→ **Texto de leitura**
⁂

Zero Hora - 07/03/2013
Posso dizer que passei o verão na Índia... Depois de mergulhar em Joseph
Anton, biografia de Salman Rushdie publicada pela Companhia das Letras,
enveredei pelos romances O Último Suspiro do Mouro e Os Filhos da
Meia-Noite (aclamadíssima obra de Rushdie, eleito, em 1993, Man Booker
Prize, o melhor livro destacado pelo famoso prêmio literário britânico).
Foram 1.708 páginas-Rushdie e horas de leitura – Joseph Anton é um
livraço, e a história da fatwa e da vida clandestina à qual Rushdie foi
condenado por Khomeini dariam um filme.

⁂

→ **Extratos de dados**
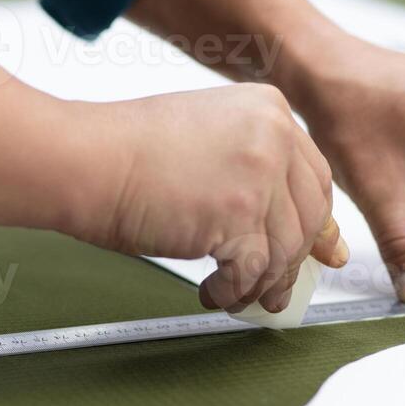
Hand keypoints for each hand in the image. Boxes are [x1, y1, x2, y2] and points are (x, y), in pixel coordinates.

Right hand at [70, 84, 348, 313]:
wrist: (87, 159)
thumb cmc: (126, 151)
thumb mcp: (206, 140)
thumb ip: (252, 169)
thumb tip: (286, 221)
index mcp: (268, 110)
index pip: (313, 177)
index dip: (315, 222)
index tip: (317, 251)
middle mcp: (274, 137)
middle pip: (308, 216)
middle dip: (292, 262)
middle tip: (275, 289)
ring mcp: (260, 176)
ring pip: (284, 251)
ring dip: (259, 284)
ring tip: (234, 295)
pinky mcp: (238, 217)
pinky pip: (253, 272)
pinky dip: (234, 291)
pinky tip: (213, 293)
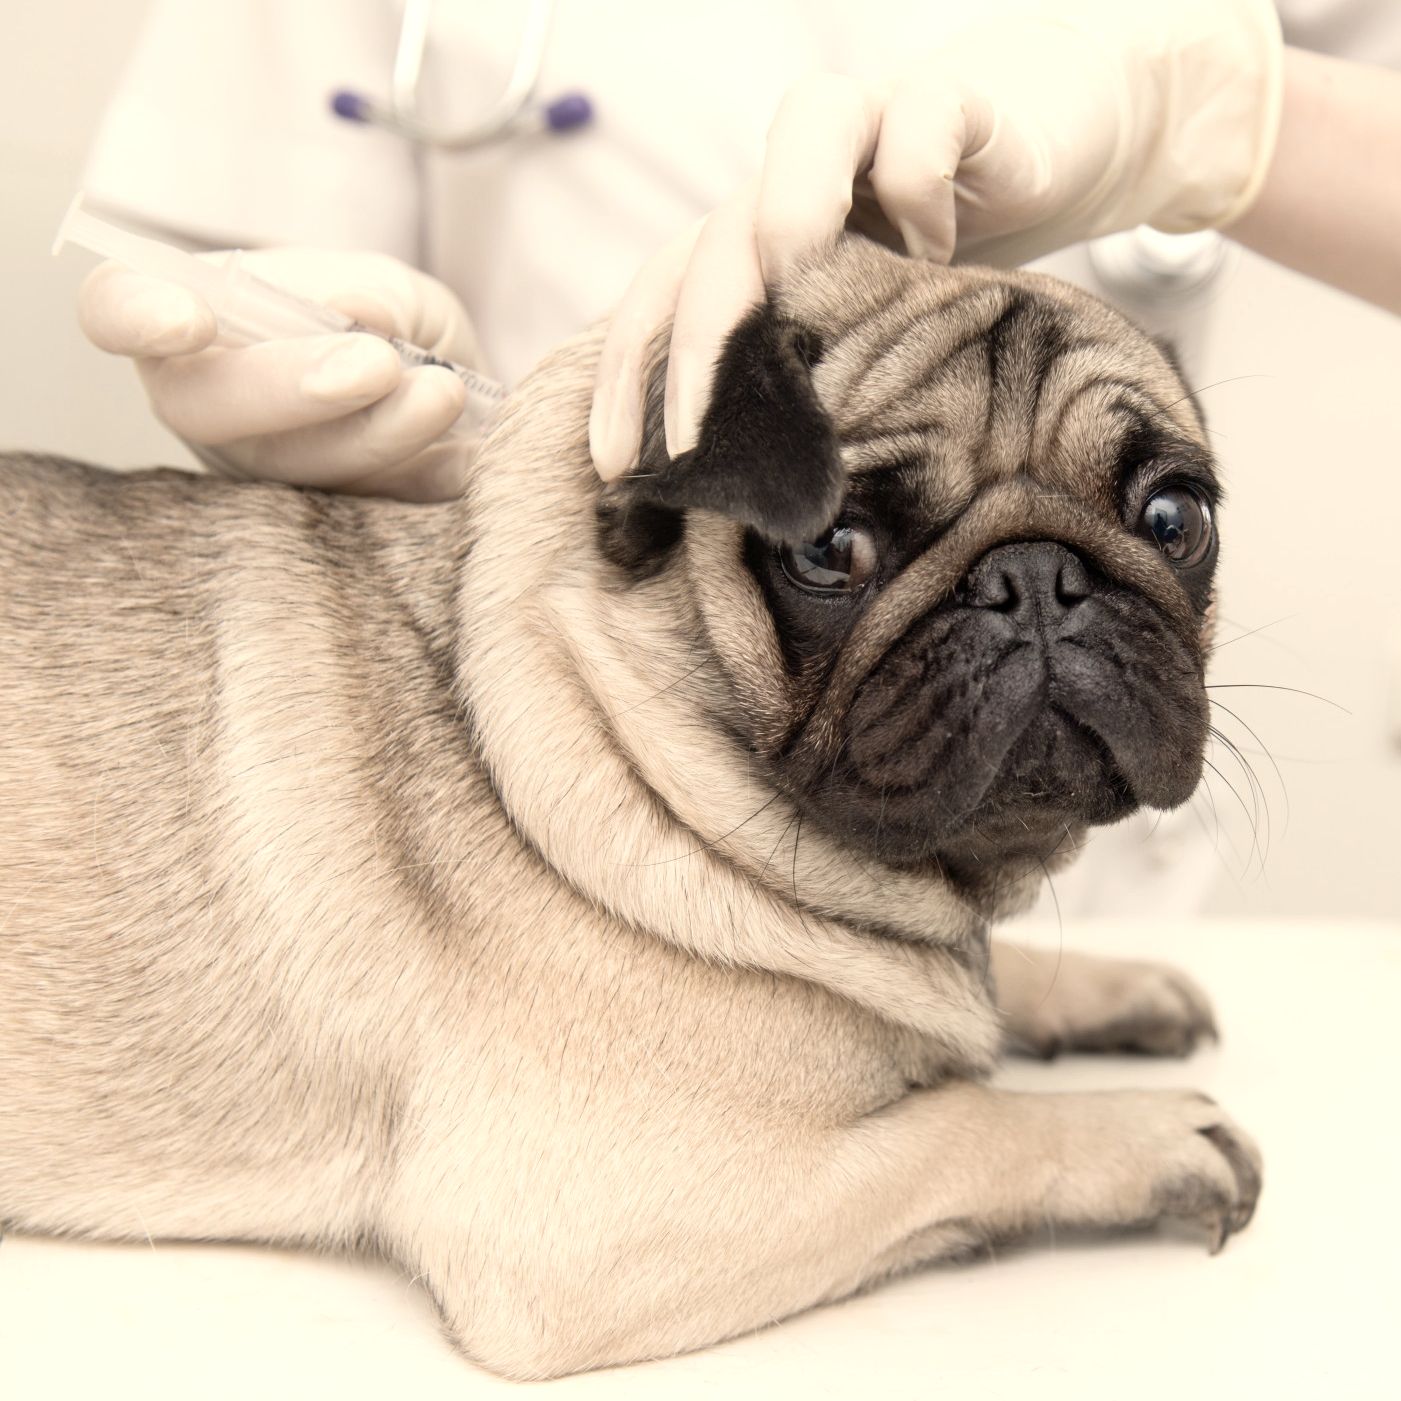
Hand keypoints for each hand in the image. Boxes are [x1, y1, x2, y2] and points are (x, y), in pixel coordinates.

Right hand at [78, 247, 485, 499]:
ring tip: (443, 394)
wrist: (446, 388)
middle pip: (205, 406)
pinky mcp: (325, 531)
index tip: (188, 320)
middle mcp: (209, 406)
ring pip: (293, 468)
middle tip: (377, 363)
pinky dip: (424, 479)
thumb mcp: (386, 285)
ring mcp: (260, 474)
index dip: (135, 316)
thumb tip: (354, 310)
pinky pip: (369, 512)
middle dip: (292, 387)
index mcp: (190, 324)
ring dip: (375, 433)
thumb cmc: (389, 323)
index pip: (117, 311)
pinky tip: (465, 457)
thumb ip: (368, 292)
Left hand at [590, 0, 1281, 478]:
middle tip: (691, 436)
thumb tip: (758, 494)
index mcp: (753, 235)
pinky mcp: (947, 100)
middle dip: (693, 343)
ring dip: (791, 223)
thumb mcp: (860, 326)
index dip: (627, 377)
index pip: (664, 296)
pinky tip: (940, 247)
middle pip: (713, 239)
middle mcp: (788, 175)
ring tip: (811, 303)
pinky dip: (919, 191)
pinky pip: (916, 131)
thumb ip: (807, 373)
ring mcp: (863, 126)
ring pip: (799, 138)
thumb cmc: (932, 255)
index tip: (614, 465)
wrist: (1036, 150)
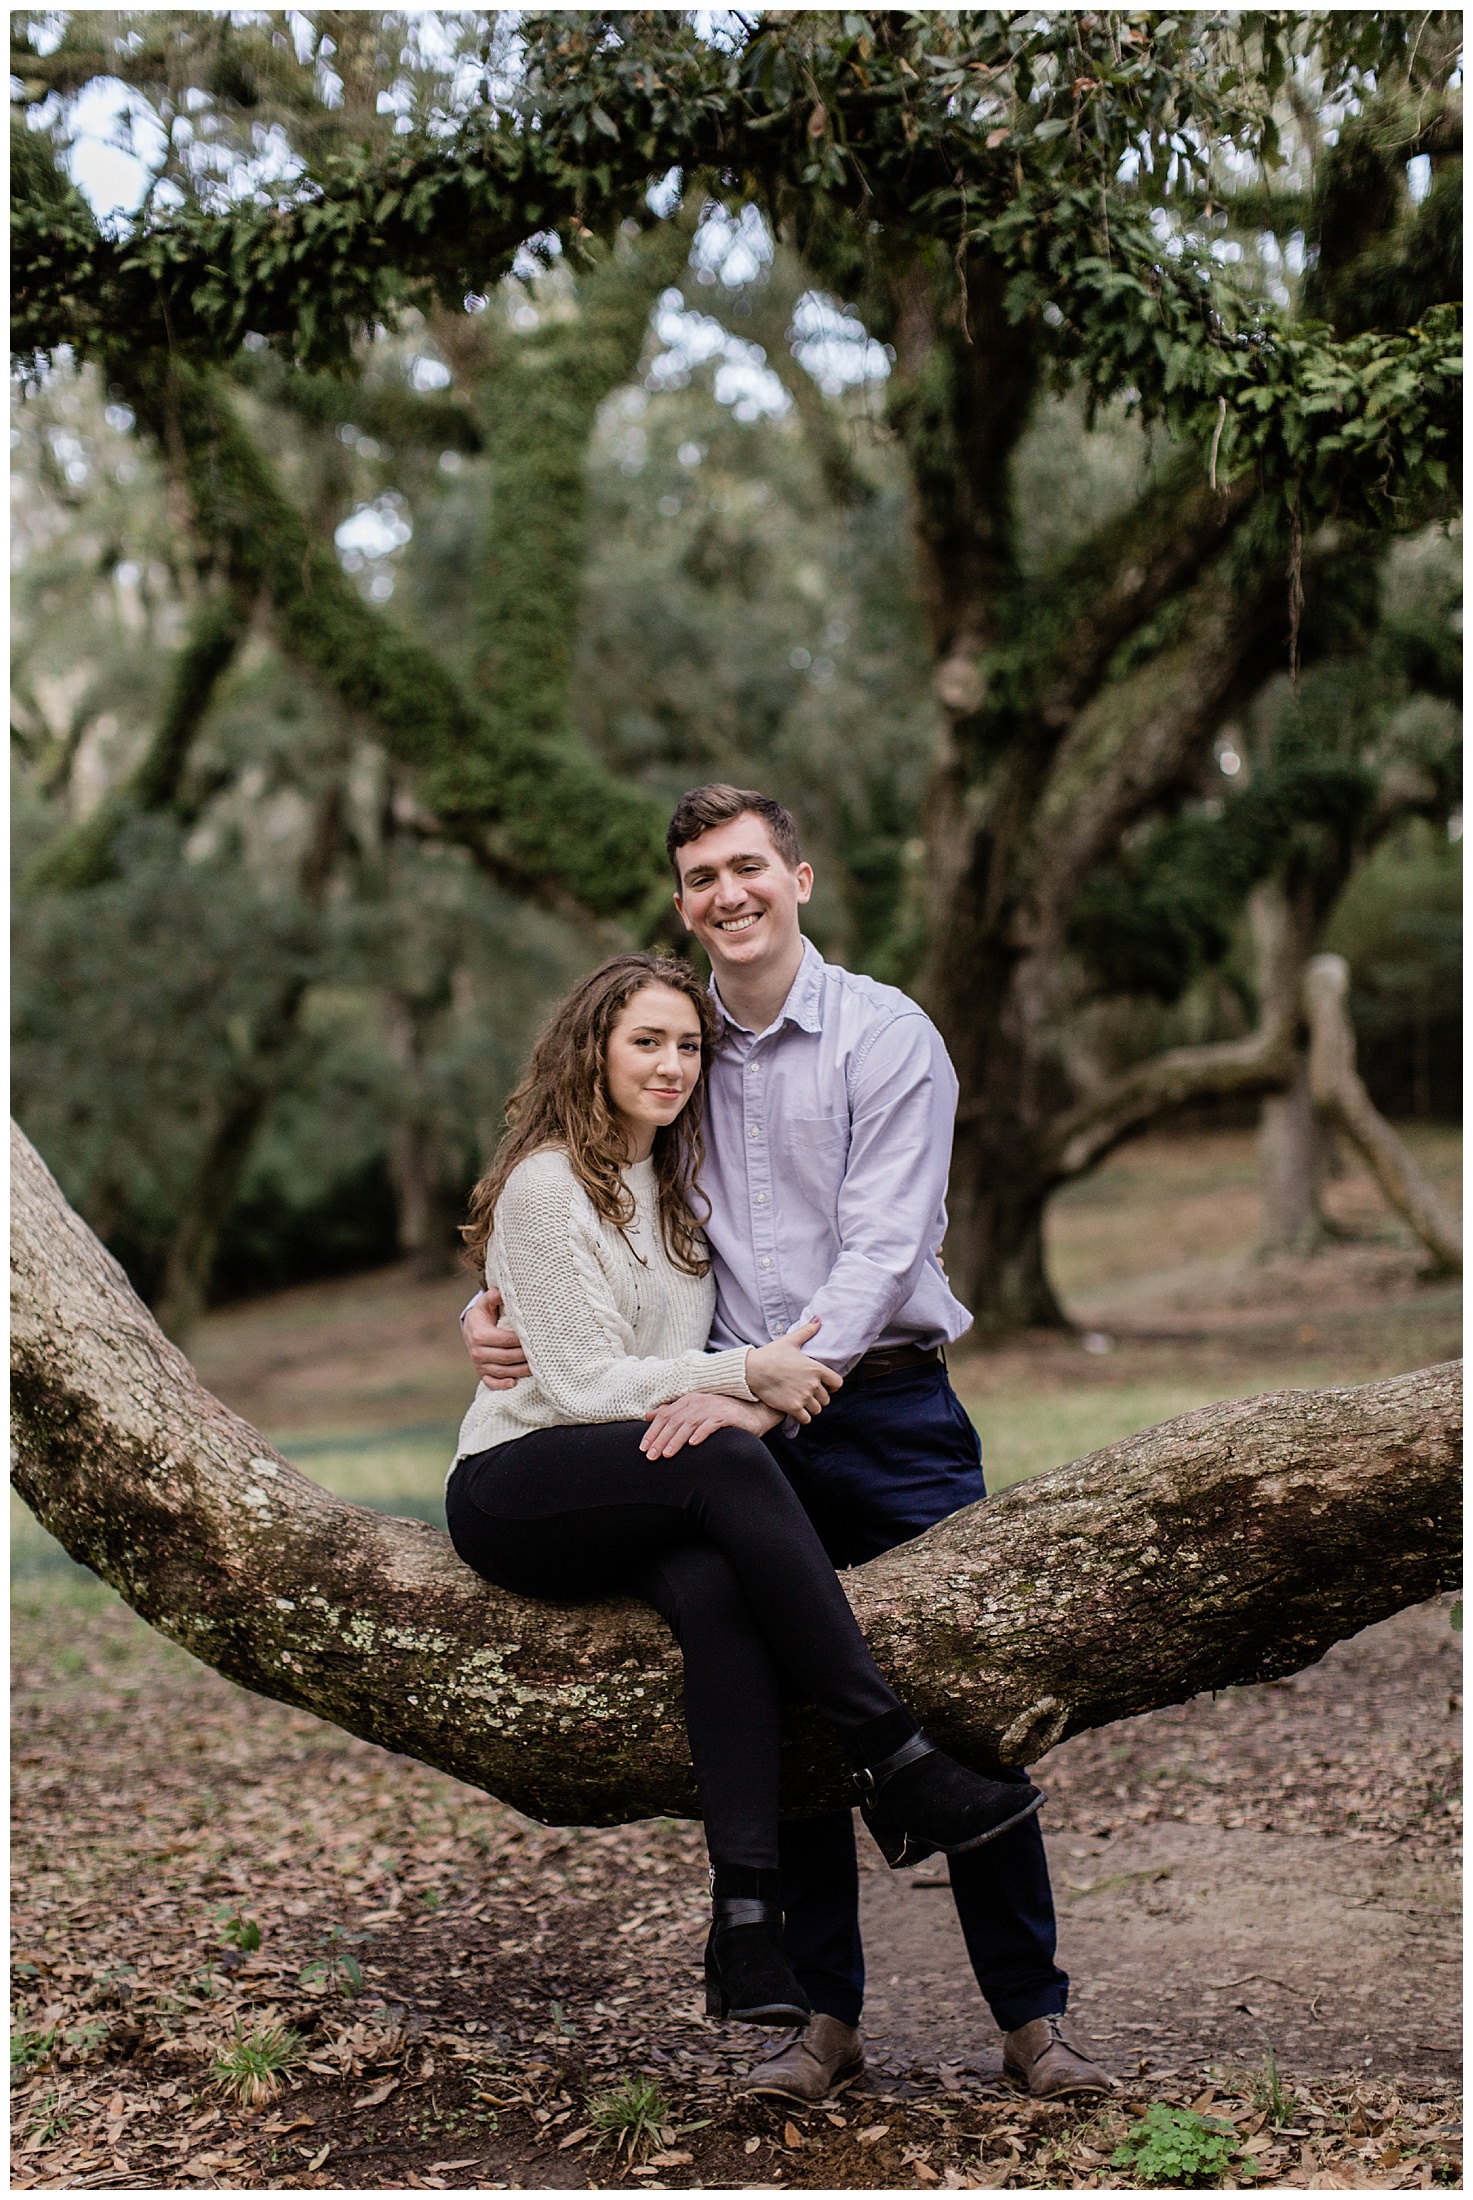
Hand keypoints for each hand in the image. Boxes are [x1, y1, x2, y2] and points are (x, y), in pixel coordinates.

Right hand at [461, 1288, 530, 1389]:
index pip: (506, 1340)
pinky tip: (515, 1382)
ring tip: (536, 1368)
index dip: (522, 1340)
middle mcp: (477, 1351)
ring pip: (502, 1371)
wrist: (470, 1328)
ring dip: (520, 1371)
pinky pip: (491, 1382)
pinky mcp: (481, 1373)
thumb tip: (501, 1292)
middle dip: (525, 1356)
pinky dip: (502, 1385)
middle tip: (542, 1353)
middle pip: (506, 1357)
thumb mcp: (486, 1303)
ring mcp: (479, 1364)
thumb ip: (493, 1297)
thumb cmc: (484, 1314)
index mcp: (480, 1335)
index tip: (537, 1337)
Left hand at [640, 1392, 781, 1458]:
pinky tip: (694, 1444)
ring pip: (689, 1424)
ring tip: (667, 1454)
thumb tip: (648, 1416)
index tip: (643, 1448)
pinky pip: (711, 1424)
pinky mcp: (726, 1416)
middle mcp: (698, 1402)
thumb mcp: (695, 1411)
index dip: (652, 1432)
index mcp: (688, 1400)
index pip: (665, 1416)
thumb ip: (672, 1412)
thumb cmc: (721, 1414)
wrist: (753, 1411)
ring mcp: (712, 1408)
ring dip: (677, 1440)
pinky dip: (701, 1433)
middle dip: (660, 1439)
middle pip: (674, 1421)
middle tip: (651, 1456)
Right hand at [744, 1318, 841, 1423]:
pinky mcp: (792, 1407)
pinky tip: (796, 1410)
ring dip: (812, 1407)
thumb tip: (818, 1319)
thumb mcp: (791, 1341)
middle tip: (810, 1394)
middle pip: (826, 1399)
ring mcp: (803, 1397)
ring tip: (803, 1402)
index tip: (827, 1386)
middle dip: (820, 1397)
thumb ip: (807, 1331)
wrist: (753, 1369)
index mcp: (815, 1368)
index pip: (837, 1383)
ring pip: (817, 1410)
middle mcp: (812, 1384)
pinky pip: (806, 1419)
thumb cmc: (771, 1354)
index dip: (833, 1386)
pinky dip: (803, 1417)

⁂

Copie o texto de leitura inteiro, do início ao fim, sem mudar nenhuma palavra nem sinal.

Zero Hora - 07/03/2013
Posso dizer que passei o verão na Índia... Depois de mergulhar em Joseph
Anton, biografia de Salman Rushdie publicada pela Companhia das Letras,
enveredei pelos romances O Último Suspiro do Mouro e Os Filhos da
Meia-Noite (aclamadíssima obra de Rushdie, eleito, em 1993, Man Booker
Prize, o melhor livro destacado pelo famoso prêmio literário britânico).
Foram 1.708 páginas-Rushdie e horas de leitura – Joseph Anton é um
livraço, e a história da fatwa e da vida clandestina à qual Rushdie foi
condenado por Khomeini dariam um filme.